Argument d’un second tour Macron-Le Pen à l’appui, son but est de faire pression sur le candidat pour qu’il penche à droite. Huit membres du « pôle des réformateurs », soit l’aile droite du PS, ont même demandé mardi à Jean-Christophe Cambadélis « une consultation urgente des militants et des instances » suite à l’accord passé avec EELV. C’est qu’ils s’inquiètent, disent-ils en chœur, des ralliements de socialistes à Macron. René Dosière, député PS de l’Aisne, disait hier ne pas vouloir voter pour Hamon, ayant « défendu les lois qu’il veut remettre en cause et qu’il a combattues ».

« On ne va pas faire une primaire tous les deux mois »

L’élu laisse entendre qu’il pourrait offrir son parrainage au candidat d’En marche ! « Il y en a qui sont tentés de rallier Macron tout de suite, d’autres plus tard… Pour ma part, j’attends la présentation du programme », prévue aujourd’hui, avançait, mardi, le député Gilles Savary, qui avait invoqué un « droit de retrait » fin janvier après la victoire d’Hamon, avec son comparse Christophe Caresche, qui, lui, a déjà franchi le pas. « Laisser partir des centaines de milliers de Français vers Macron est incompréhensible », lâche Philippe Doucet, proche de Valls, qui parle de la « logique sectaire » d’Hamon. La secrétaire d’État Juliette Méadel, elle aussi vallsiste, tire la sonnette d’alarme : « Il faut qu’on ait un candidat capable de rassembler la gauche réformiste. Il est urgent d’infléchir son programme. » Mais la charge la plus violente est venue, mardi, d’un autre membre du gouvernement, Jean-Marie Le Guen, qui évoque un accord EELV-PS « en rupture avec (la) famille politique » du PS. « C’est un programme de gauche radicalisée », a-t-il lâché sur RTL, refusant de donner, comme « des dizaines de parlementaires socialistes », son parrainage à un candidat pris dans une « impasse ».

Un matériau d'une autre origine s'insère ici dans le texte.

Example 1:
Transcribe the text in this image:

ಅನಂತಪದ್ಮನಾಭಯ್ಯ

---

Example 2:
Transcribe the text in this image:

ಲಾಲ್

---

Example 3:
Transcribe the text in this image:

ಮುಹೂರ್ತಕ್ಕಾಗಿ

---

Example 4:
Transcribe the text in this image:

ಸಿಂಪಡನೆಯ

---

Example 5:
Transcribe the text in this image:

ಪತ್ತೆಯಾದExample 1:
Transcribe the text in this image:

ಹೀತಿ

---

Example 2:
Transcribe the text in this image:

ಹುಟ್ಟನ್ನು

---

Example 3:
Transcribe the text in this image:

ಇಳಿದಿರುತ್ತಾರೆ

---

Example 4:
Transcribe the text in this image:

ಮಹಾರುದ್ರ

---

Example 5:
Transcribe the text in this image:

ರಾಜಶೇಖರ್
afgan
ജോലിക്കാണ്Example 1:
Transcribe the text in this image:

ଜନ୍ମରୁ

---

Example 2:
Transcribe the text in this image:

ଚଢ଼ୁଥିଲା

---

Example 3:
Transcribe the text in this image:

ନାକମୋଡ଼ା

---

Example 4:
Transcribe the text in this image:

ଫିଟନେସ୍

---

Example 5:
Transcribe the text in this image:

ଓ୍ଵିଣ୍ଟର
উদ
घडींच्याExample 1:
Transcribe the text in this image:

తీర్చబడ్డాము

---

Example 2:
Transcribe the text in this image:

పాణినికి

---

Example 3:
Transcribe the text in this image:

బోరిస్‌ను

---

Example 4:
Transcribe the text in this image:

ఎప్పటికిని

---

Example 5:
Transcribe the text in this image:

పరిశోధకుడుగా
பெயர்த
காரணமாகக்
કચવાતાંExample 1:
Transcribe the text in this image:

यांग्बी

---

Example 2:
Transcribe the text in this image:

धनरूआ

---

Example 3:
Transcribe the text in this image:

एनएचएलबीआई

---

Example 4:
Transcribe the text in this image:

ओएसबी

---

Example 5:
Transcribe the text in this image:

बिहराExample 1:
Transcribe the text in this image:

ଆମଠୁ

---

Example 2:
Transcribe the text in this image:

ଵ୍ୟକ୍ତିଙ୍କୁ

L’« impasse » était prévisible à l’issue même du scrutin du 29 janvier. Benoît Hamon avait pour mission de rassembler son camp sans renier le rejet de la ligne sociale-libérale du quinquennat Hollande sur lequel il s’est basé pour être élu. Du côté de ses fidèles, réunis autour de lui mardi après-midi, l’offensive ouverte par les vallsistes provoque une défense qui l’est tout autant. Annick Lepetit, porte-parole des députés PS, raille ceux qui « reprochaient aux frondeurs d’être frondeurs » et qui « aujourd’hui ne veulent pas soutenir le candidat du PS ». Aurélie Filippetti, désormais dans l’équipe d’Hamon, parle « des mauvais coucheurs qui ne digèrent pas la défaite à la primaire ». Le frondeur Pascal Cherki reproche, quant à lui, le procès en légitimité mené par le camp vaincu : « Benoît Hamon l’a emporté avec près de 60 % des voix. On ne va pas faire une primaire tous les deux mois. Il y a une seule chose qu’on ne peut pas nous demander, c’est de renoncer à notre orientation, parce que c’est un contrat moral et politique que nous avons pris devant les Français. » Et Alexis Bachelay, porte-parole de Benoît Hamon, d’ajouter que, « quand Le Guen tacle, ou même prend de haut notre candidat, c’est un manque de respect pour ceux qui ont voté », et même une « forme de trahison » de la part d’un membre du gouvernement qui, pour lui, « n’a plus sa place au PS ». Jérôme Guedj, autre porte-parole du député des Yvelines, y va de son conseil personnel : que Le Guen ait « le courage de rejoindre directement Macron ».